In my day-to-day, I happen across a lot of whining in two main scenarios. One is when I’m with my 3 kids. The other is listening to leaders vent. Only one of these is ok.
And don’t get me wrong, venting can be helpful, but too often it becomes the default and only action taken. I can’t help but cringe when I listen to a CTO describe teams not working well together, or a VP being sarcastic about priorities or the state of the architecture.
It’s one thing to share these personally with a trusted advisor, but these are often not limited to that circle and eventually take place in other, larger forums. From there it seeps down to the rest of the organization, completely unhealthy for everyone involved.
Your individual contributors might be sarcastic. Personally, I’d try to minimize that as a culture thing as well, but let’s put that aside. Your leadership team, and more importantly you yourself, cannot act this way. Not only is it poisonous, it’s also showing a completely incorrect grasp.

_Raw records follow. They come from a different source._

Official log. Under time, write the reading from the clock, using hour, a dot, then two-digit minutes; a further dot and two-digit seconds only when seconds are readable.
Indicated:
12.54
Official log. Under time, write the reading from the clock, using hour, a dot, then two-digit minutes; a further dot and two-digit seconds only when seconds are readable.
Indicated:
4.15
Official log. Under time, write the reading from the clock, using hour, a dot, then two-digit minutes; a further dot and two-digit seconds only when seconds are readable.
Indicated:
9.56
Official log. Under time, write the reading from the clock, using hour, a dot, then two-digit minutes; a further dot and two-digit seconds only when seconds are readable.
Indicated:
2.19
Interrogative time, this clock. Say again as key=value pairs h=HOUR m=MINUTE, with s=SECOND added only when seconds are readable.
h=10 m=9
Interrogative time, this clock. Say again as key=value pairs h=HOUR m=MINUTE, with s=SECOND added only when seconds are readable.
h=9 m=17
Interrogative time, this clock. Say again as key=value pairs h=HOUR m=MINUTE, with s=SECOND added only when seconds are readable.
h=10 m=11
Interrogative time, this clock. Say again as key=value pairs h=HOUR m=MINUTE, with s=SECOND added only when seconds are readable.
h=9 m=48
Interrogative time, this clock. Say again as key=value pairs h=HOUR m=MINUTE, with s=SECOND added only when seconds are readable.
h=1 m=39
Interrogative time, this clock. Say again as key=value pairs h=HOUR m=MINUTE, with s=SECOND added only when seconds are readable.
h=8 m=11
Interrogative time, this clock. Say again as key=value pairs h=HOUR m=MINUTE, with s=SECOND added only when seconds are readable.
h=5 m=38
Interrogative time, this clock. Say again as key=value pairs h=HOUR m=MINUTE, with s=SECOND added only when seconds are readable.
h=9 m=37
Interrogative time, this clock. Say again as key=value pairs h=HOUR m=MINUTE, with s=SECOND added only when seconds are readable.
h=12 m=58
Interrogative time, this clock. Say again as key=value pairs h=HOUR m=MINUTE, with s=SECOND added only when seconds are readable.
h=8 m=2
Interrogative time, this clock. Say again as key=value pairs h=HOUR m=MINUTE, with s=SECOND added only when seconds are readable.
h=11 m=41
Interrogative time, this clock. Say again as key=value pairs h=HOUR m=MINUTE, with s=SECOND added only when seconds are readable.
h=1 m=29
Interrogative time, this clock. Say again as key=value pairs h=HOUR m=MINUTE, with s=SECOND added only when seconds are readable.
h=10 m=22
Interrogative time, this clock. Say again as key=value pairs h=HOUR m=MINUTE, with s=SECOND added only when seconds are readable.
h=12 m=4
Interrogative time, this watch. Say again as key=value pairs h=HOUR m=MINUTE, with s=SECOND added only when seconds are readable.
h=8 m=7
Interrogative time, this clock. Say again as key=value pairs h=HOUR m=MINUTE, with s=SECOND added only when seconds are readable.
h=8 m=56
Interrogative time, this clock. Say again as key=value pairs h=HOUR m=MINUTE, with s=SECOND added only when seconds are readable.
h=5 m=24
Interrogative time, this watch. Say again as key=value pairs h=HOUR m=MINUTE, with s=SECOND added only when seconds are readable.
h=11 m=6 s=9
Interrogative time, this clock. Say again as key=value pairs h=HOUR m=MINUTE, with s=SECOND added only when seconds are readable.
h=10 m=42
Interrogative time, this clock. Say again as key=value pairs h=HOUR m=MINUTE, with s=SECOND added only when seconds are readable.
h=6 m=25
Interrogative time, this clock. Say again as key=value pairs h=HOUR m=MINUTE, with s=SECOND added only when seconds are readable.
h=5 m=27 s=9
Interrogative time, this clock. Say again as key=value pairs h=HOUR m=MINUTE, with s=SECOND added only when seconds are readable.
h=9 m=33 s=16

Think big. You have so, so many options, of which whining is the least helpful. You’re the boss, you call the shots. Call them. Spend your brain cycles on how to best approach the issues instead of coming up with clever quips. Yes, of course there are things outside of your control, but the right mindset is that those things are minimal. Truly, in all but the largest organizations, things are within your grasp.
I hate sounding like a motivational speaker, but I believe this completely. The executives I see who have a positive mindset towards growth can move mountains. Others… well, they have a hard time with every hill they happen about.